Saturday afternoon and we’re wagging swimming lessons. Just another thing to not tick off the list this week.

So what have you been up to?

I’ve been in stalling mode. House needs cleaning, hair needs cutting, writing needs writing, softies need sewing (I need a little banana slug in my studio to get that done), books need reading, dinners need cooking, plans need planning, weeds need weeding. 

Things I have managed to get done lately (brace yourself, it’s been a killer week);

I gave myself a recession-era fringe cut which may have been a mistake.

I made Mum’s You’ve got Friends Chocolate Cake and it worked! I did the 1.5 size recipe and used a big bundt tin and it was a great success.

I twittered about a library book full of cat hair and a fish bone stuck in my throat.

I watched loads of telly… Season 3 of the Mighty Boosh (loved it), Starter for 10 (great), Oscar & Lucinda (lovely), Survivor (oh yes), Lost (to keep Phil company these days),  Flight of the Conchords (and bought Carol Brown so I can listen to it all the time), The Jane Austen Book Club (meh), and Ferris Bueller’s Day Off (still watchable). 

I heard myself tell someone that we don’t watch a lot of television.
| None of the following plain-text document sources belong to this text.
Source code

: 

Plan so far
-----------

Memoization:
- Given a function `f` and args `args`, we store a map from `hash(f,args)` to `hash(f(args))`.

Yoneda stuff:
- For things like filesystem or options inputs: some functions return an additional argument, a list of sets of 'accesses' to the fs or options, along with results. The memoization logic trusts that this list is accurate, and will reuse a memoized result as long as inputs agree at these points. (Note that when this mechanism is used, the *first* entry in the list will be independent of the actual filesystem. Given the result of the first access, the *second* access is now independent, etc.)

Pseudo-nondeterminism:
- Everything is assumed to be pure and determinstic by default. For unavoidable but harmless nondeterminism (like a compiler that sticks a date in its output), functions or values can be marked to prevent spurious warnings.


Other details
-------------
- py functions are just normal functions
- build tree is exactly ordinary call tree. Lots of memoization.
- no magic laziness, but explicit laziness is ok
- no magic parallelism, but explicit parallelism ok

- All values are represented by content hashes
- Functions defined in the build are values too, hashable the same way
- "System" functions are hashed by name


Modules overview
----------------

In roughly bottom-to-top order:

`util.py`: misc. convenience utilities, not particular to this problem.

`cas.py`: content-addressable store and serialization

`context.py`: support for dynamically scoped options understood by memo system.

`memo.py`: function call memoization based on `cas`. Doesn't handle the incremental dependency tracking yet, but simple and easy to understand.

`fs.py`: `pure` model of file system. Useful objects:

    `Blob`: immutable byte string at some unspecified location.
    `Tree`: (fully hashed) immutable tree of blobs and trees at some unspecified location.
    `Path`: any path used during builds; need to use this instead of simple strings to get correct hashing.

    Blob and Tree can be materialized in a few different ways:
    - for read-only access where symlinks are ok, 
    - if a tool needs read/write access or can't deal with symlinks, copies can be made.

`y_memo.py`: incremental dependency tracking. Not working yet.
At that moment I actually believed it.

I had lots of coffees, at Bliss, at Snow Pony, at Laurent, at home from a packet of Jasper’s and then heard myself tell someone that we are not spending any money on unnecessary items in 2009.

I downloaded M Ward’s new album, Clementine by Melbourne’s (not Norway’s) Washington, The Lark Ascending (which reminds me so much of that wonderful movie ‘The Year my Voice Broke’) and listened to the Dodo’s a lot while I was pretending to write. 

I looked at loads of Oscars frocks and then looked at the NME awards photos and felt a bit relieved that the Brits are still so grungy. Clearly not a stylist in the house.

And in case you missed it, I listed a softie on Ebay for the Bushfire Appeal and it ends Monday!